Romel Baral: I was aware of the importance of Section 377 in LGBTQ context for a long time. However, I did not have enough courage to face society, mostly because of the experiences I had growing up. At Goldman, I have seen people being far more progressive than I expected them to be. For example, one of my friends once said, “Just so you know, you can come out. There is no issue at all.” With the mindset of the urban population in Bengaluru changing, and the support of colleagues, I had hope and developed a strong personal need to do whatever it requires for a better tomorrow. I finally mustered the courage to join the petition.
What was it like in the court room on the day of the hearings?

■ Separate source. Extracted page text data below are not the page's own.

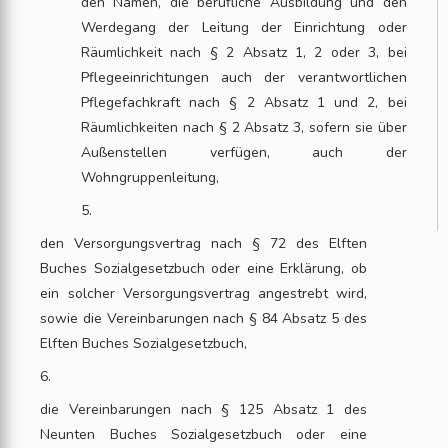
den Namen, die berufliche Ausbildung und den
Werdegang der Leitung der Einrichtung oder
Räumlichkeit nach § 2 Absatz 1, 2 oder 3, bei
Pflegeeinrichtungen auch der verantwortlichen
Pflegefachkraft nach § 2 Absatz 1 und 2, bei
Räumlichkeiten nach § 2 Absatz 3, sofern sie über
Außenstellen verfügen, auch der
Wohngruppenleitung,
5.
den Versorgungsvertrag nach § 72 des Elften
Buches Sozialgesetzbuch oder eine Erklärung, ob
ein solcher Versorgungsvertrag angestrebt wird,
sowie die Vereinbarungen nach § 84 Absatz 5 des
Elften Buches Sozialgesetzbuch,
6.
die Vereinbarungen nach § 125 Absatz 1 des
Neunten Buches Sozialgesetzbuch oder eine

RB: It was the first time I attended any court session – and it was in the Supreme Court. I expected it to be like what is shown in movies. It was quite different. Attending the session with people who have fought for equality for decades felt empowering. It also gave me different points of view over the issue. I was awe-inspired by the speech our lawyer, Menaka Guruswamy, gave in Court. She spoke for our rights, and her remarks were met with pin drop silence in the courtroom. Tears were rolling down eyes. It was very emotional.
What did your colleagues say when they learned about your participation in the hearings?
RB: I received a lot of positive reactions on the floor. I could see happiness in the eyes of some of the colleagues, which really moved me. People asked more details about the petition. Some of them went out of their ways to offer support whenever required. As I mentioned in an interview with the media, when I told colleagues why this law needs to change and why I need to be part of the petition – they told me to make them proud!
What are your hopes for the future?
RB: I hope to see more LGBT awareness and acceptance throughout India and around the globe. The struggle for equality in India is limited to urban populations as of now. We need to create awareness through various media so that we can reach more communities. I hope that people understand that sexuality is a spectrum and it is okay to be “different.”
Just one final question on the ruling. What was your reaction on the day of the verdict?
RB: I became nervous as I wasn’t expecting the verdict date to be that early. I immediately informed Human Capital Management and booked flights to attend the verdict. On the day, I reached the Supreme Court premises two hours early so that I could get the best seats to observe the landmark judgement. The session started a bit late because of a full court session before.
I started to get a bit emotional after the Chief Justice of India began the announcement with a quote from German philosopher Johann Wolfgang von Goethe, "I am what I am. So take me as I am.” We were all holding each other’s hands in anticipation. The verdict was only half an hour long, but it felt like a lifetime. After the verdict, we came out of the courtroom and were greeted by friends and well-wishers from the LGBTQIA community and the media.
I’m proud to have witnessed and participated in this historic moment, which marks the beginning of progress, respect and equality.